Berbagai pustaka menunjukkan bahwa mengkonstruksi wilayah sesuai dengan kondisi iklim merupakan opsi utama yang searah dengan pembangunan polis (negara kota) sejak di era Yunani. Pembangunan negara kota ini pada mulanya lahir sebagai wadah ajaran demokrasi - yang kini dikembangkan menjadi tipe idel tata kelola urban yang partisipatoris dengan pendekatan ekologis. Model penataan ini dikualifikasi memasuki rumpun pembangunan kota berkelanjutan (sustainable city). Inilah pembangunan kota yang futuristik dengan mengintegrasikan secara harmonis antara kepentingan ekonomi, sosial, dan lingkungan. Pembangunan yang menegasikan “trisula ekonomi-sosial-ekologi” diyakini akan mendegradasi Malang menuju kemalangannya.

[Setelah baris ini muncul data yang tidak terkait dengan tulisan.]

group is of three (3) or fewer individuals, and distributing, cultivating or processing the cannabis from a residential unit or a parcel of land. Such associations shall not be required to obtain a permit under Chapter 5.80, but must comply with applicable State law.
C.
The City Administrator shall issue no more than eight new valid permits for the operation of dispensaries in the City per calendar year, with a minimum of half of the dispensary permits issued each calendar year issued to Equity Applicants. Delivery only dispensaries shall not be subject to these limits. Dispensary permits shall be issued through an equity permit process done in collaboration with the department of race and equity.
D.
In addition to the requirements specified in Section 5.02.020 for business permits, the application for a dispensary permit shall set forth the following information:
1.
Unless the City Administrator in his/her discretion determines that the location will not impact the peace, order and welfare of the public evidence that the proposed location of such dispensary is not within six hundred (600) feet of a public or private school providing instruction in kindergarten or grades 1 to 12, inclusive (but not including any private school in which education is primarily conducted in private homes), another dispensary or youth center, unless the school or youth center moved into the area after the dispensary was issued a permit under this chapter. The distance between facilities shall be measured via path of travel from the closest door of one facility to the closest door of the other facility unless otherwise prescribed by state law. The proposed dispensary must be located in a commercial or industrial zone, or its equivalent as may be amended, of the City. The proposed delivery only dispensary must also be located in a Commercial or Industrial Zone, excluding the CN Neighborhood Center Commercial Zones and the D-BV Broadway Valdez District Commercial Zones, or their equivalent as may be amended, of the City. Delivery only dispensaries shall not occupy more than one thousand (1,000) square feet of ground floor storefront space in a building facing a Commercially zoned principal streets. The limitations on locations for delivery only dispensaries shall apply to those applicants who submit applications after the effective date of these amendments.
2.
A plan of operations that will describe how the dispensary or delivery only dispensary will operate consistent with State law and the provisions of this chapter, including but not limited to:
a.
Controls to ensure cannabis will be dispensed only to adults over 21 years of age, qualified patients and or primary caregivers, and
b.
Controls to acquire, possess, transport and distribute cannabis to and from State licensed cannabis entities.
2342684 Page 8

Dengan berbasis pendekatan lingkungan, tidak ada lagi ungkapan bahwa banjir dan longsor itu disebabkan oleh curah hujan yang tinggi. Ingatlah, hujan itu rahmat, bukan laknat. Mengapa berkah air hujun berubah menjadi bencana yang menyengsarakan warga negara? Pasti ada yang salah dalam memanage wilayah. Pemimpin daerah Malang Raya wajib bersinergi membangun daerahnya dalam matra nasional bersendikan ekosistem daerah. Jangan sampai kalau di musim penghujan sibuk membenahi jalan, membuat sumur resapan, membersihkan gorong-gorong, sementara di musim kemarau ramai-ramai tanam pohon, dan rakor dari kantor ke kantor. Ini namanya pembangunan salah mongso, gagap klimatologis.

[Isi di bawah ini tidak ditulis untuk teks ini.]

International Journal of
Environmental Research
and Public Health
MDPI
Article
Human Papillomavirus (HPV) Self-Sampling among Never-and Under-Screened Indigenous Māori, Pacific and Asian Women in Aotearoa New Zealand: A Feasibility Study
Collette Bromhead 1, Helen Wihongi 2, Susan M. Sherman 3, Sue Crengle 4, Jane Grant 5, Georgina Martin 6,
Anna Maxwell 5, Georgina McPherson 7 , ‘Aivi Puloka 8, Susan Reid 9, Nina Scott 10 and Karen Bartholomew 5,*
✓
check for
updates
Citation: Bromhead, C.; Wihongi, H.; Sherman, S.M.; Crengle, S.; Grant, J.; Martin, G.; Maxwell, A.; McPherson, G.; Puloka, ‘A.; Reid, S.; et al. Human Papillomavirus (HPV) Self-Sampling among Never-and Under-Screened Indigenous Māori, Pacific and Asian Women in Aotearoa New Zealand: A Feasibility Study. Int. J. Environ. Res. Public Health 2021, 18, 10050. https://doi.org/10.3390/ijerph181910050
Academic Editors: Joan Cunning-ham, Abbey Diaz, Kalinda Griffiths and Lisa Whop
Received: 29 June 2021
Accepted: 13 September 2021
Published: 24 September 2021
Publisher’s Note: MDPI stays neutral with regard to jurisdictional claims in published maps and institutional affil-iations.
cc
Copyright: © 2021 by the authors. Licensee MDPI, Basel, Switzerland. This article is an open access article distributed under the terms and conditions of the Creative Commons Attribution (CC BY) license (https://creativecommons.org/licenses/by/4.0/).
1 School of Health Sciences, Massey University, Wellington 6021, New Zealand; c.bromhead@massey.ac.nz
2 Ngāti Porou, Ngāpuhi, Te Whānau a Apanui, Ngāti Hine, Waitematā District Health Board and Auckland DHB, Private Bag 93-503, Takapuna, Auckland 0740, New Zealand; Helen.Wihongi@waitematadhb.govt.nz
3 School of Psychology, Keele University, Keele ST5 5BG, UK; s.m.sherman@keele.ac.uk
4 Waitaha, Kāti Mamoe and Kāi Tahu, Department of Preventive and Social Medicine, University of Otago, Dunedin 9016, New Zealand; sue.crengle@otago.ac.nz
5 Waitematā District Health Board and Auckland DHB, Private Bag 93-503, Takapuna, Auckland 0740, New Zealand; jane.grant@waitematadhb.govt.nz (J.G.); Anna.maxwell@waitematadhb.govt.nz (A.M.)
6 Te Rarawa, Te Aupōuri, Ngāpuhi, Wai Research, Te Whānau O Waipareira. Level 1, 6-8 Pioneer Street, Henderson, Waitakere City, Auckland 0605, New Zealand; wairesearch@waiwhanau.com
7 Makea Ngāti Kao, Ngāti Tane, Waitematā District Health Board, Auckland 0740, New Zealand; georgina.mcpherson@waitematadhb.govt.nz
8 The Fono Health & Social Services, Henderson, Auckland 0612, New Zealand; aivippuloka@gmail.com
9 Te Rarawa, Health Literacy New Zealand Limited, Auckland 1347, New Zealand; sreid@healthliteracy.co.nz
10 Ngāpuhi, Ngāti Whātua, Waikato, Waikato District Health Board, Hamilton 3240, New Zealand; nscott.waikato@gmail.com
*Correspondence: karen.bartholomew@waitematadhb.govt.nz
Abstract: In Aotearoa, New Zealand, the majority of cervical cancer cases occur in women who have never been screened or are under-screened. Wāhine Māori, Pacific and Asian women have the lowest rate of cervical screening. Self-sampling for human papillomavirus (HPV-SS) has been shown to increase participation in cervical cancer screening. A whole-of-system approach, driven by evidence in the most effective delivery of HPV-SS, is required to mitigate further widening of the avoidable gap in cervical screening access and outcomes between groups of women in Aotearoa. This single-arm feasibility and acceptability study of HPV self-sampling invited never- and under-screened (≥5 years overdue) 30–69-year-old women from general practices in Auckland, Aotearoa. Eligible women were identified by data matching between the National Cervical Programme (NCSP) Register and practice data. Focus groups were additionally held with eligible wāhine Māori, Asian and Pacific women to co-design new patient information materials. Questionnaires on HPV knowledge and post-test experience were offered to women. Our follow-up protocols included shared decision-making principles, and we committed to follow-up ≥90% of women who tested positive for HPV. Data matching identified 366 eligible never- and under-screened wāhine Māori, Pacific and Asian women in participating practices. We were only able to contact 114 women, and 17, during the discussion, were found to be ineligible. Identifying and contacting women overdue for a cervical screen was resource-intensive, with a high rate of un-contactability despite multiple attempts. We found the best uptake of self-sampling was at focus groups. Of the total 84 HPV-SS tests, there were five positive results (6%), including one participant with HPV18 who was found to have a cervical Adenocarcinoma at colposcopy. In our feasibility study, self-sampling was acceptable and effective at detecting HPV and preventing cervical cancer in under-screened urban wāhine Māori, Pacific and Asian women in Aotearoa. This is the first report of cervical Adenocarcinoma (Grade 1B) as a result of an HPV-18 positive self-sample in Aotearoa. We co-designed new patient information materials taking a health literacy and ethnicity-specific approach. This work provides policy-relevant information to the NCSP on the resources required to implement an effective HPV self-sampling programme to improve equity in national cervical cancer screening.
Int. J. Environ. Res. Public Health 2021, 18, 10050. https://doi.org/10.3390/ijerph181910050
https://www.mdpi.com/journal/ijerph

Khalayak ramai telah memahami bahwa banjir yang melanda banyak wilayah Indonesia saat ini telah melakonkan kembali cerita lama kepiluan sebuah kota dengan ungkapan vulgar nan sinis sebagaimana ditulis Kunstter: tragic sprawl scope of cartoon architecture, junked cities and ravaged country side. Penataan Malang membutuhkan penguatan wawasan lingkungan pengemban wewenang pemerintahan. Mewujudkan wilayah dengan gedung-gedung jangkung yang angkuh tanpa RTH yang memadai sudah sering terbukti mengalami kelumpuhan melawan banjir bandang.

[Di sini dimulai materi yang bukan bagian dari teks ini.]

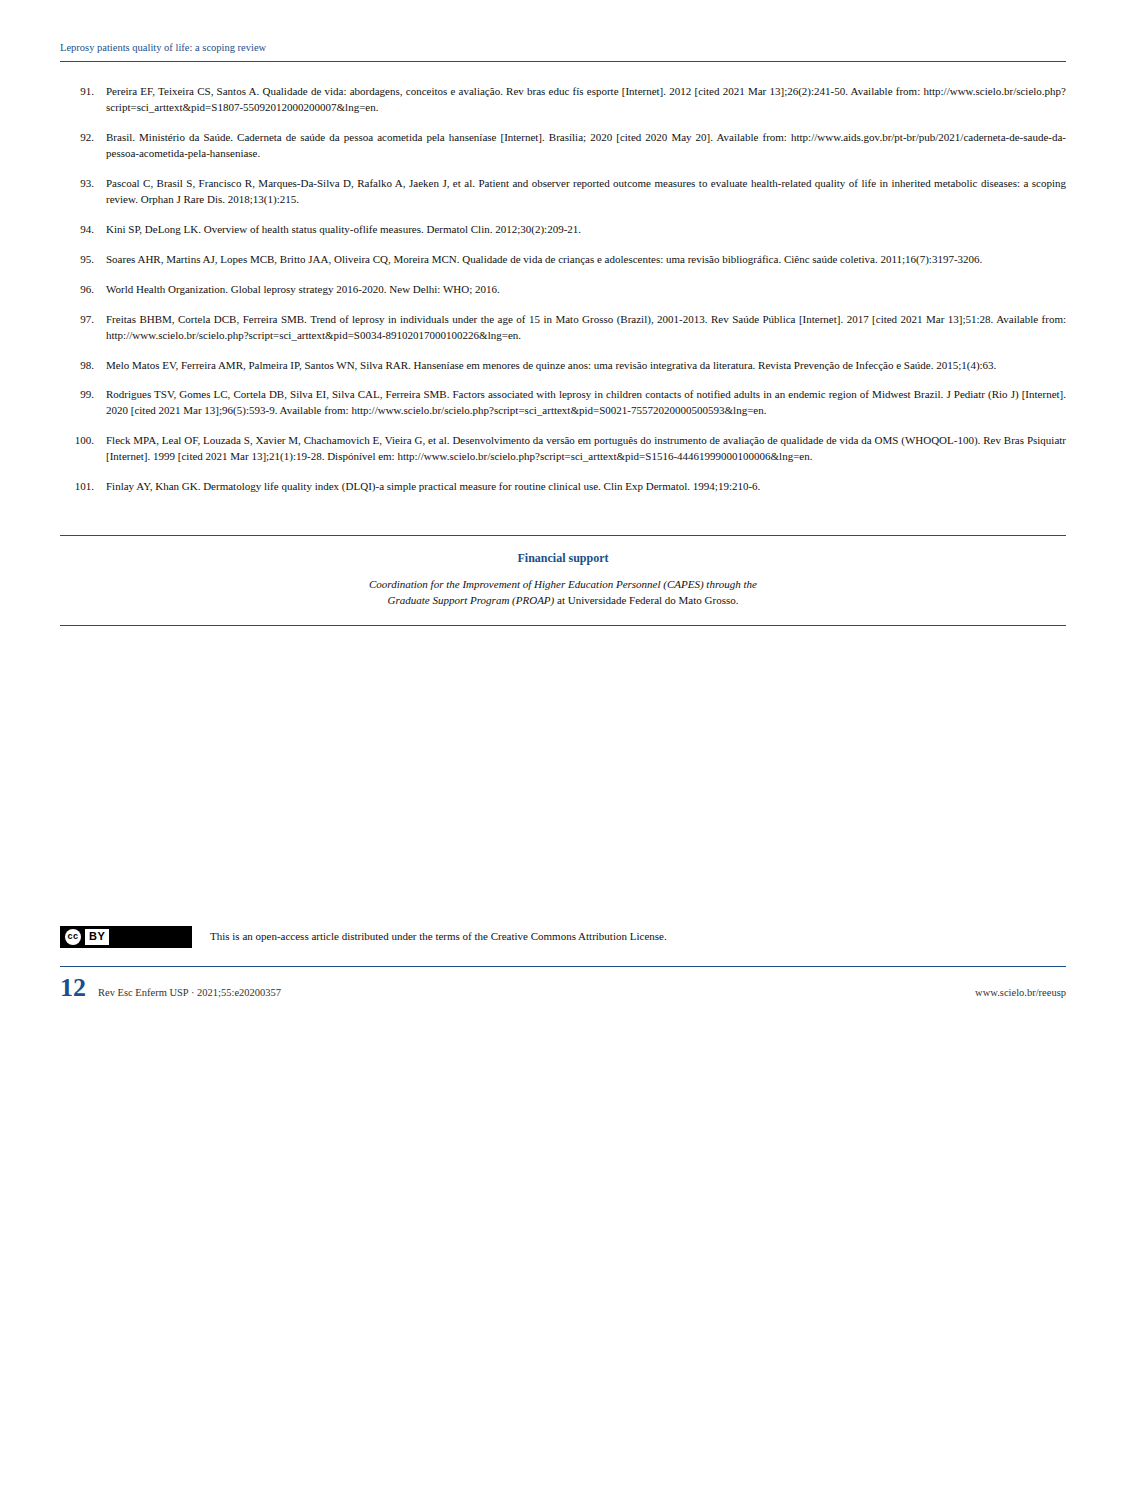Leprosy patients quality of life: a scoping review
91. Pereira EF, Teixeira CS, Santos A. Qualidade de vida: abordagens, conceitos e avaliação. Rev bras educ fís esporte [Internet]. 2012 [cited 2021 Mar 13];26(2):241-50. Available from: http://www.scielo.br/scielo.php?script=sci_arttext&pid=S1807-55092012000200007&lng=en.
92. Brasil. Ministério da Saúde. Caderneta de saúde da pessoa acometida pela hanseníase [Internet]. Brasília; 2020 [cited 2020 May 20]. Available from: http://www.aids.gov.br/pt-br/pub/2021/caderneta-de-saude-da-pessoa-acometida-pela-hanseniase.
93. Pascoal C, Brasil S, Francisco R, Marques-Da-Silva D, Rafalko A, Jaeken J, et al. Patient and observer reported outcome measures to evaluate health-related quality of life in inherited metabolic diseases: a scoping review. Orphan J Rare Dis. 2018;13(1):215.
94. Kini SP, DeLong LK. Overview of health status quality-oflife measures. Dermatol Clin. 2012;30(2):209-21.
95. Soares AHR, Martins AJ, Lopes MCB, Britto JAA, Oliveira CQ, Moreira MCN. Qualidade de vida de crianças e adolescentes: uma revisão bibliográfica. Ciênc saúde coletiva. 2011;16(7):3197-3206.
96. World Health Organization. Global leprosy strategy 2016-2020. New Delhi: WHO; 2016.
97. Freitas BHBM, Cortela DCB, Ferreira SMB. Trend of leprosy in individuals under the age of 15 in Mato Grosso (Brazil), 2001-2013. Rev Saúde Pública [Internet]. 2017 [cited 2021 Mar 13];51:28. Available from: http://www.scielo.br/scielo.php?script=sci_arttext&pid=S0034-89102017000100226&lng=en.
98. Melo Matos EV, Ferreira AMR, Palmeira IP, Santos WN, Silva RAR. Hanseníase em menores de quinze anos: uma revisão integrativa da literatura. Revista Prevenção de Infecção e Saúde. 2015;1(4):63.
99. Rodrigues TSV, Gomes LC, Cortela DB, Silva EI, Silva CAL, Ferreira SMB. Factors associated with leprosy in children contacts of notified adults in an endemic region of Midwest Brazil. J Pediatr (Rio J) [Internet]. 2020 [cited 2021 Mar 13];96(5):593-9. Available from: http://www.scielo.br/scielo.php?script=sci_arttext&pid=S0021-75572020000500593&lng=en.
100. Fleck MPA, Leal OF, Louzada S, Xavier M, Chachamovich E, Vieira G, et al. Desenvolvimento da versão em português do instrumento de avaliação de qualidade de vida da OMS (WHOQOL-100). Rev Bras Psiquiatr [Internet]. 1999 [cited 2021 Mar 13];21(1):19-28. Dispónível em: http://www.scielo.br/scielo.php?script=sci_arttext&pid=S1516-44461999000100006&lng=en.
101. Finlay AY, Khan GK. Dermatology life quality index (DLQI)-a simple practical measure for routine clinical use. Clin Exp Dermatol. 1994;19:210-6.
Financial support
Coordination for the Improvement of Higher Education Personnel (CAPES) through the
Graduate Support Program (PROAP) at Universidade Federal do Mato Grosso.
cc BY
This is an open-access article distributed under the terms of the Creative Commons Attribution License.
12 Rev Esc Enferm USP · 2021;55:e20200357
www.scielo.br/reeusp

*Dr H Suparto Wijoyo: Esais, Pengajar Hukum Lingkungan Fakultas Hukum, Koordinator Magister Sains Hukum dan Pembangunan Sekolah Pascasarjana Universitas Airlangga, Sekretaris Badan Pertimbangan Fakultas Hukum Universitas Airlangga serta Ketua Pusat Kajian Mitra Otonomi Daerah Fakultas Hukum Universitas Airlangga.